The first has to do with regional culture. The growing number of Latino voters promise to put states such as Georgia and Arizona in play for Democrats and to continue helping the party in Florida, Colorado, Virginia, and North Carolina. In 2014, Democratic candidates are waging serious Senate campaigns in Georgia and Kentucky. To win races in those states, however, Democrats will still need the language of conservative reassurance that the DLC was adept at formulating.
Insofar as national elections turn on battleground states with similar profiles, the same logic applies, albeit in lesser degree, to presidential politics. If Hillary Clinton becomes the 2016 nominee, she may not be able to count on the exceptionally high African-American turnout that Obama enjoyed, but she may be able to win back some of the white votes that Obama lost, particularly in Appalachia and other regions that voted less for Obama in 2008 than for John Kerry in 2004. To that extent, the New Democrat formula will still be relevant.
A major challenge for Clinton in 2016, assuming she enters the race, will be to recapture the freshness and excitement that her husband enjoyed when he first ran for the presidency. It will have been 24 years since that campaign, a very long time for both people and ideas on the national stage. Hillary won’t have to demonstrate that she’s a “different kind of Democrat,” but even after running eight years earlier, she will need to communicate her own governing philosophy as well as policies that bear out that conception, especially on the economy. Moreover, it won’t do to run separately from Democrats running for Congress; if she is going to accomplish much as President, she will need a Democratic Congress, and voters will understand that. Although Republican intransigence hasn’t changed many minds, it has deadened one thing that both Bill Clinton and Obama inspired—hope.

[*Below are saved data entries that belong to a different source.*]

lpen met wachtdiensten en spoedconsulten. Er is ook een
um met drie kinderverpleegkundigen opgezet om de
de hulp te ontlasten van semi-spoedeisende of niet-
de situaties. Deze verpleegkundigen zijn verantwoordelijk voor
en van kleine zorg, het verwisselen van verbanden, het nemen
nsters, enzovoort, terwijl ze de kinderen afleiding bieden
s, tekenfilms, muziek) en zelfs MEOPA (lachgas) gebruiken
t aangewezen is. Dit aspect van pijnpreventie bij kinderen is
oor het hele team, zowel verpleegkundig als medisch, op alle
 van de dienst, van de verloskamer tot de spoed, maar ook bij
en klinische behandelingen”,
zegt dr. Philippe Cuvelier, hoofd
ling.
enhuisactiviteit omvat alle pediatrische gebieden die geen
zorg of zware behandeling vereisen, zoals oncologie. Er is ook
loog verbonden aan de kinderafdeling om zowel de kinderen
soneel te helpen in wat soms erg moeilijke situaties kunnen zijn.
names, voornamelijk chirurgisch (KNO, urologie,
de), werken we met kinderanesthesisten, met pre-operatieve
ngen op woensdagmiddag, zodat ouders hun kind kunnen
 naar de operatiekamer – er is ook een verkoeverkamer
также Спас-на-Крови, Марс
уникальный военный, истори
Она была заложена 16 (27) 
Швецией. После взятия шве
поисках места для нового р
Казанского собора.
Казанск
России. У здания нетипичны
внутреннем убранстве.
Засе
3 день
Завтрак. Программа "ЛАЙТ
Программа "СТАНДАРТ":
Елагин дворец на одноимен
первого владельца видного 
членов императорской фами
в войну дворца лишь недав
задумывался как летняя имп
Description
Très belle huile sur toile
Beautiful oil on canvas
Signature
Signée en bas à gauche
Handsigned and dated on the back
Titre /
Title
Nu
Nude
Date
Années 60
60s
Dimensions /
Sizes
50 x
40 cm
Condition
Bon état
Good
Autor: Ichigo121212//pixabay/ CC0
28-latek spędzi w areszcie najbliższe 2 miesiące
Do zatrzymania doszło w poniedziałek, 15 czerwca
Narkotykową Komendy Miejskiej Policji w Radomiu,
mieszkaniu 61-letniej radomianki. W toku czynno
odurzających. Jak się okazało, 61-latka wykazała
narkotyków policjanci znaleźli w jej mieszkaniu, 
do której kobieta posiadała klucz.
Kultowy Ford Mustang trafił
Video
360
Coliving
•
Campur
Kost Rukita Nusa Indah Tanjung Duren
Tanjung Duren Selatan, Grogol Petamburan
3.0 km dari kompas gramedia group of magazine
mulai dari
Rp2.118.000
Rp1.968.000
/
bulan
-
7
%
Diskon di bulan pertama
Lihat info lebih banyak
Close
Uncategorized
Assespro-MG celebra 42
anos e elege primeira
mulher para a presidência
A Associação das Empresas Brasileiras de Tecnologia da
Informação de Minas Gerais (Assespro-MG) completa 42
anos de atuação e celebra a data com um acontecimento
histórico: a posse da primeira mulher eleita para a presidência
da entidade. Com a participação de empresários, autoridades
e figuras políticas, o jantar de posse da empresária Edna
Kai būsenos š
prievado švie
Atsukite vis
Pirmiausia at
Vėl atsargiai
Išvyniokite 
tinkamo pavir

So what Hillary and her party will require is an updated, coherent frame for policy and politics that revives the national sense of possibility. Al From’s memoir, though it claims too much for the DLC, is a reminder of how the struggle for political self-definition can help create a sense of new beginnings and build a political majority. The clash over ideas and policies between New Democrats and liberals in the 1990s was the source of productive tension. Another spirited conflict between centrists and progressives leading up to 2016 will be just as contentious and irritating—and no less necessary for framing a successful campaign and presidency.